Keep in mind that salespeople are more likely to keep using training and tools that they feel contribute to their success. Look for easy wins, and help each rep achieve early successes with new behaviors and tools to ensure they have the motivation to stick with them.
5. Align the Entire Organization with a Sales Focus
Your salespeople are not the only people who impact the customer’s experience, and customers are already keenly aware of this fact. When you align the entire organization – especially your marketing, sales and service departments – with a sales focus, you increase the overall capacity of your organization to achieve its revenue goals, and you more fully support your sales team.
An aligned organization can support sustainment by providing materials, tools and reinforcement to the sales team. Alignment also reduces friction and helps ensure long-term success.
6. Reinforce and Optimize Best Practices
A good sustainment strategy isn’t just about maintaining the status quo, so don’t think about enablement as a box you can check and then be done with. To succeed, sustainment must be about growing, improving and optimizing.
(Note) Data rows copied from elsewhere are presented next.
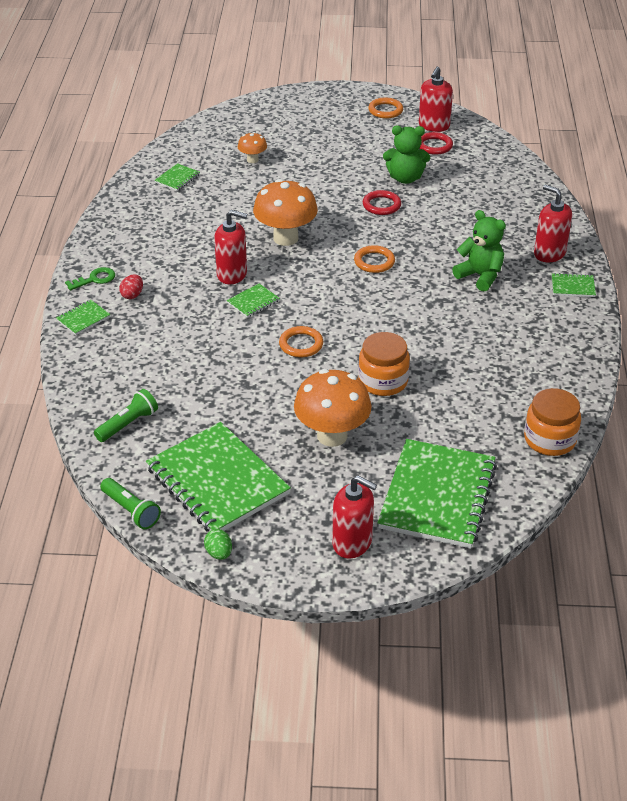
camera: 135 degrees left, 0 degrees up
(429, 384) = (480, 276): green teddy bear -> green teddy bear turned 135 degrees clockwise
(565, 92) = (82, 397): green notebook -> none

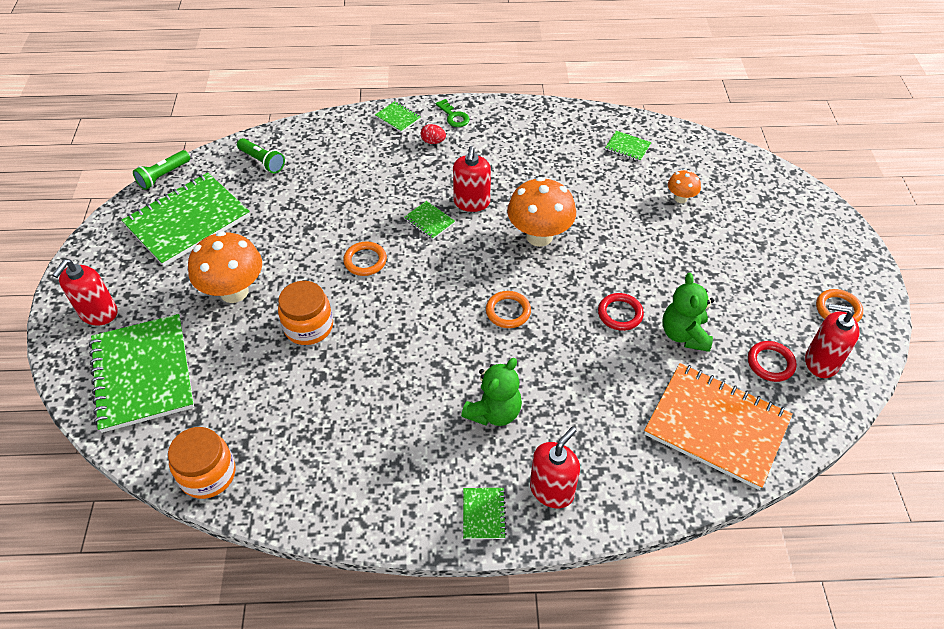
camera: 85 degrees right, 10 degrees up
(219, 553) = (107, 230): green egg -> none
(437, 496) = (143, 374): green notebook -> green notebook turned 60 degrees clockwise
(491, 176) = (716, 426): none -> orange notebook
When it comes to training your sales force, start with the fundamentals, and then layer on skills as learners progress and grow more capable:
- Follow up with a well-planned and executed training and reinforcement program.
- Deploy evaluation tools to gauge progress and ROI.
- Train managers to reinforce new skills and to coach and develop salespeople.
7. Make Sustainment Part of the Sales Culture
Many organizations focus their culture around achieving short-term wins. While winning is important, it’s better seen as a byproduct of an effective enablement and sustainment culture rather than the focus of the culture itself. You should communicate to your salespeople, your managers and your organizational leaders that sustainment and enablement are a key focus of your organization. Reinforce that every member of your team should maintain a growth mindset and keep his or her eye on continuous improvement.
Partner with a training provider who takes into consideration where you are today and where you need to be in the future. Find one that will help you lay a solid foundation of selling skills to help you achieve quick lifts in performance and create a plan to layer on advanced techniques and achieve sustainable sales excellence in the long term. Set your team up for success today, tomorrow, and into the future with a sales enablement plan designed to grow with your business.